Also, last year was the warmest on record. Warming puts more water vapor into the atmosphere, making for bigger, more extreme precipitation events — snow or rain depending on the temperature.
And it's not just the Arctic that's melting. On Thursday, British scientists announced that a section of Antarctica larger than Florida, previously thought stable, has been melting since 2009.
That discovery comes on the heels of NASA's announcement earlier this month that Antarctica's largest floating ice shelf will "disintegrate completely" by decade's end.
Rising sea levels are more than an abstract concept to graduates of the Coast Guard Academy, who on Wednesday heard President Barack Obama detail security risks created by global warming.
Already droughts in Syria and Nigeria sparked crises exploited by militant extremists. A White House report describes climate change as "an accelerant of instability around the world," which, as the president said, will create waves of "climate change refugees — and I guarantee the Coast Guard will have to respond."
Leaders around the globe are pushing to limit coal-fired power plant emissions of carbon that build up in the atmosphere and trap heat — a reality Kentucky cannot escape.
While most Kentucky politicians insist on viewing climate change through the narrow lens of the coal industry, it's heartening that most Kentuckians recognize the bigger picture.

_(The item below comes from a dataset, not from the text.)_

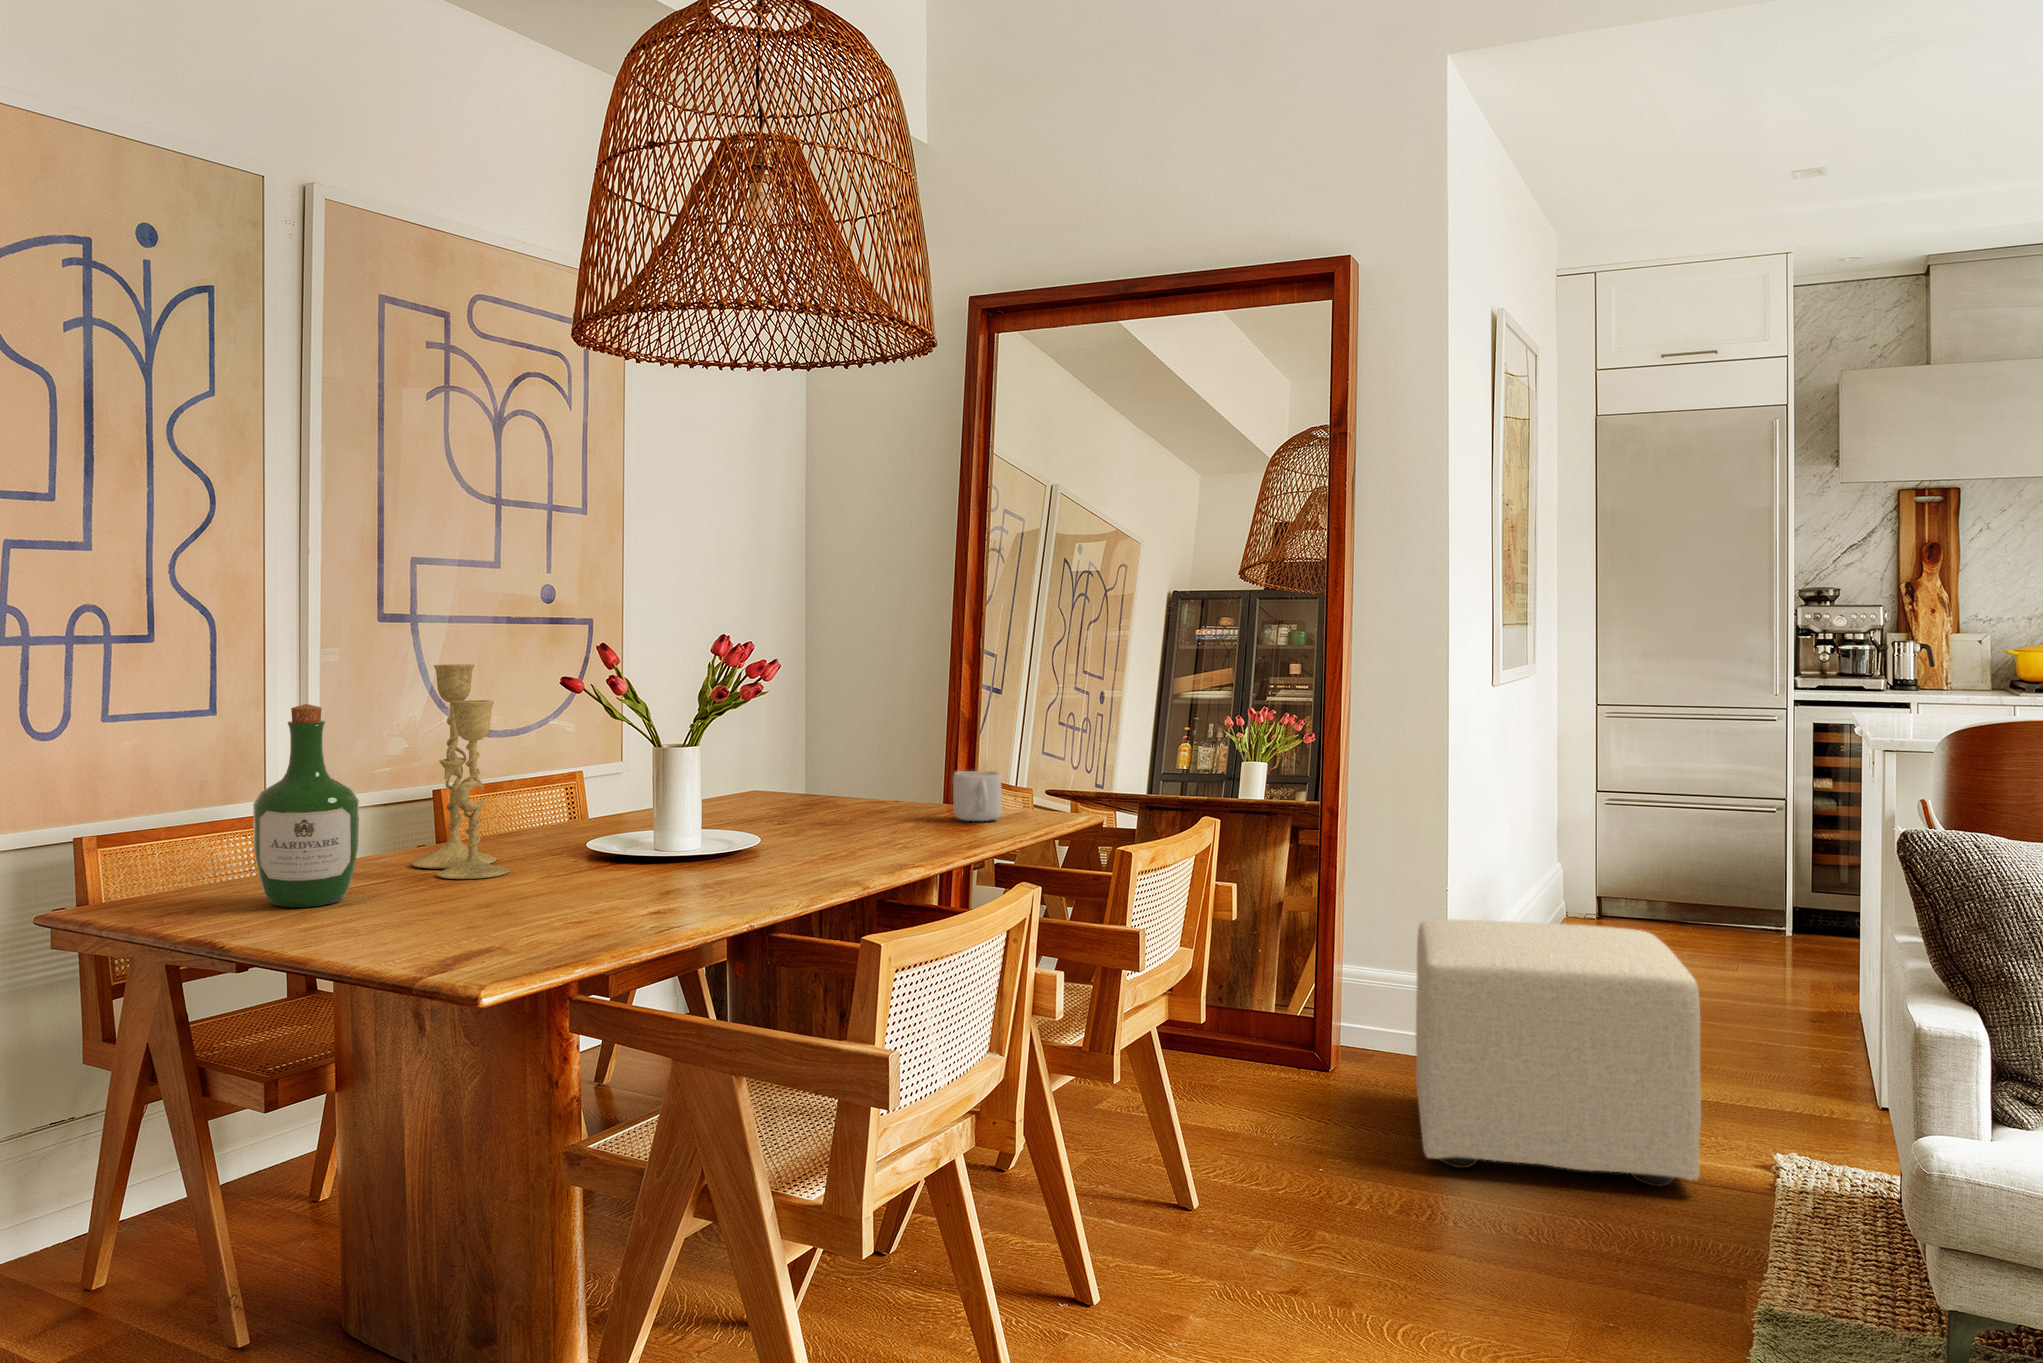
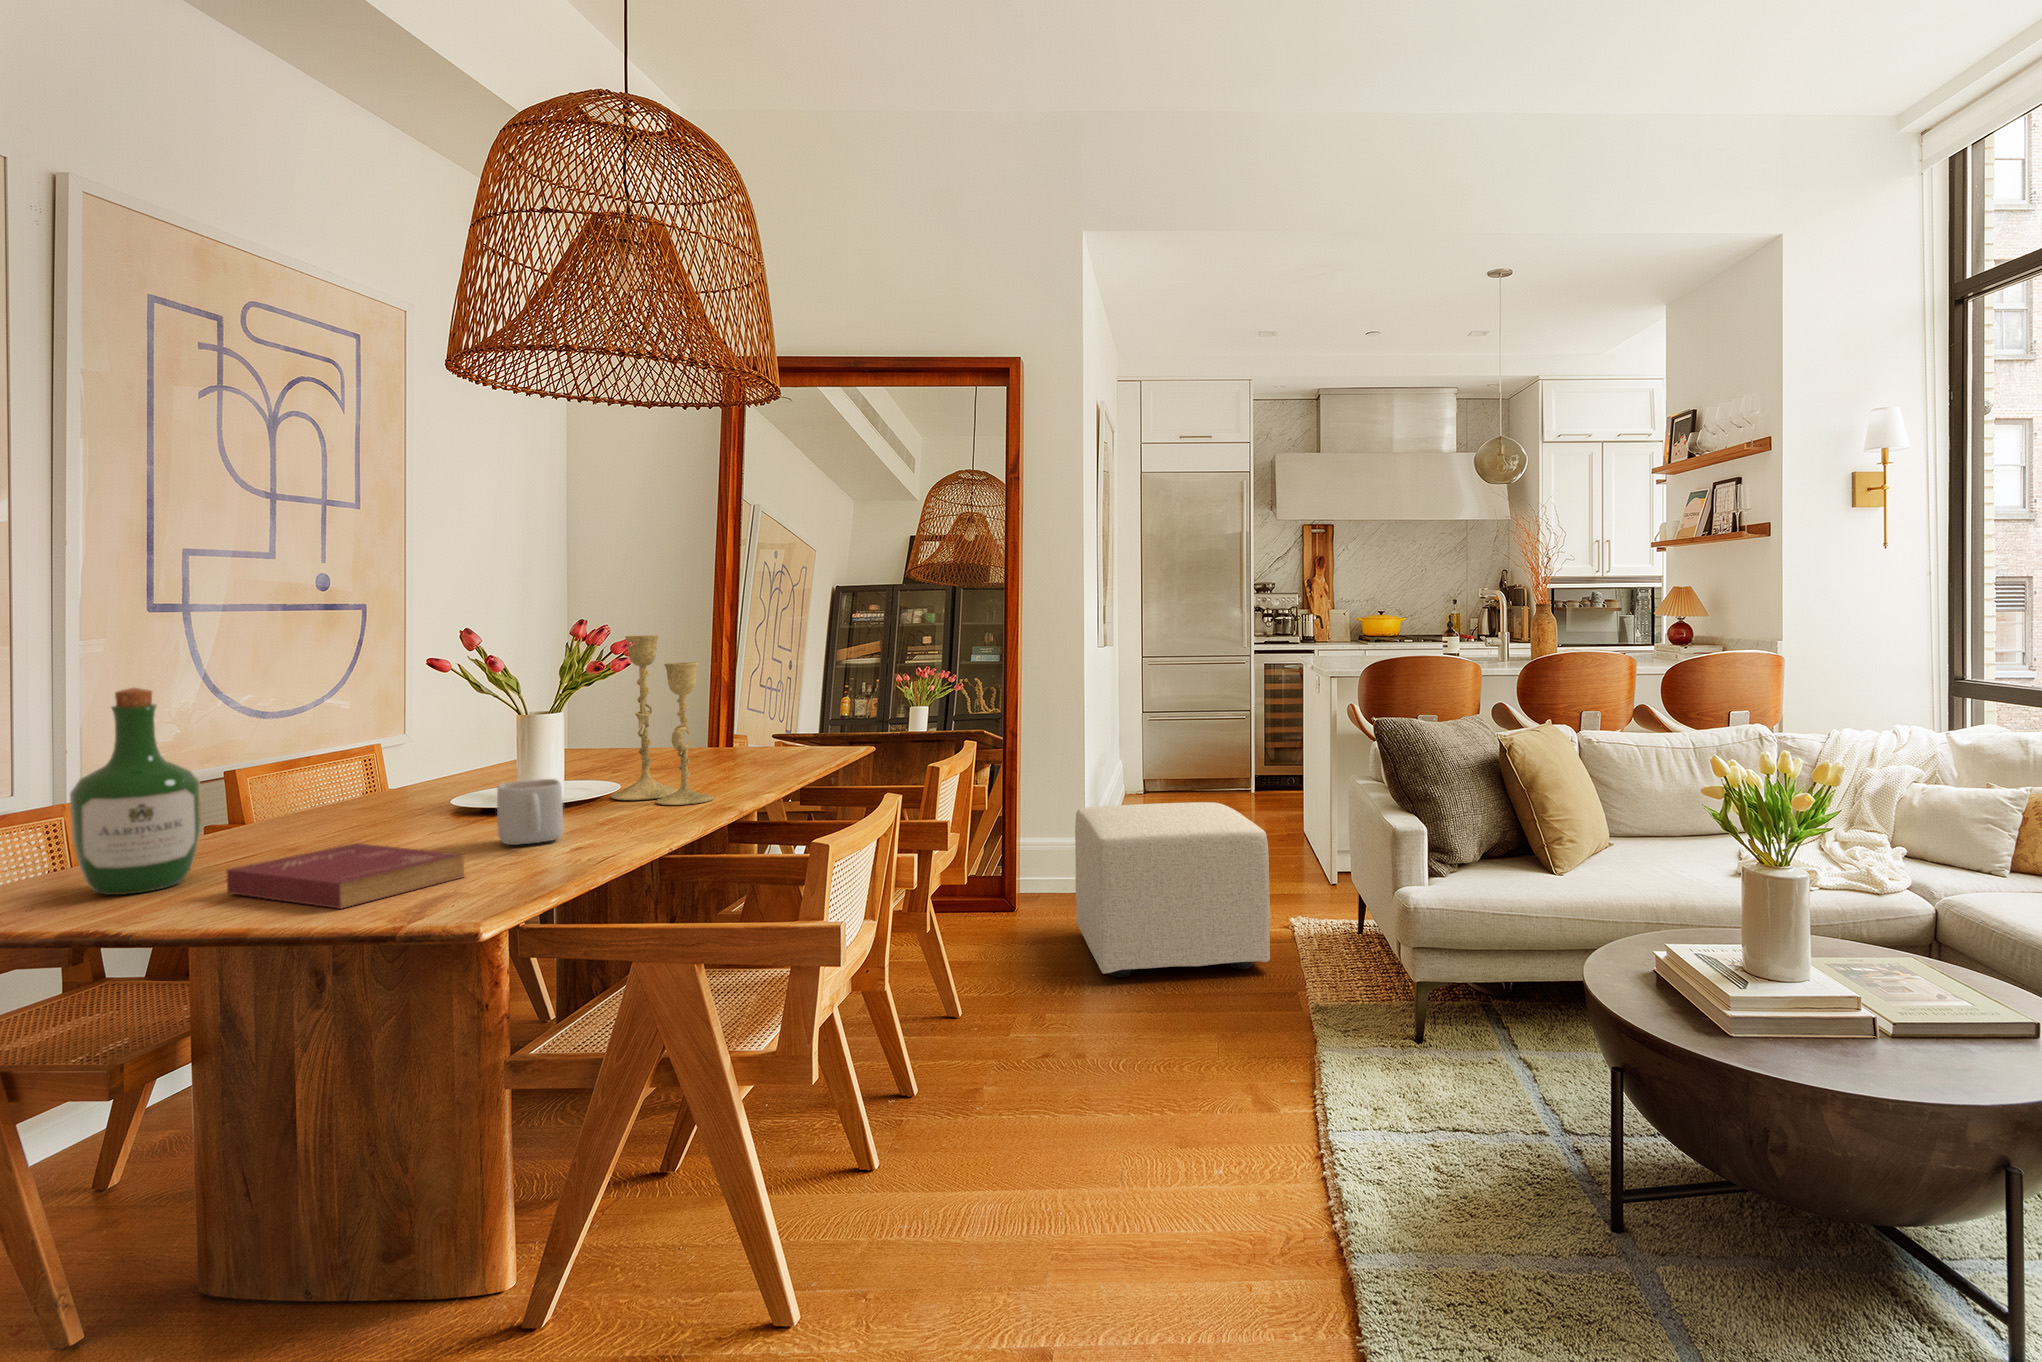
candlestick: present [412,664,508,879] -> present [611,635,714,805]
mug: present [953,771,1002,821] -> present [497,779,563,845]
book: none [365,877,570,942] -> present [227,843,465,909]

Among the Bluegrass Poll respondents, just 30 percent said they were less likely to support a candidate who believes human activity is disrupting the climate; 17 percent said they were unsure.
The poll found considerably more skepticism about climate change among Republicans than Democrats.
But as Kentucky is battered by more extreme weather and the economic and human costs rise, that skepticism will melt like polar ice. And future voters will be left to wonder how our leaders could have shrugged off an existential threat.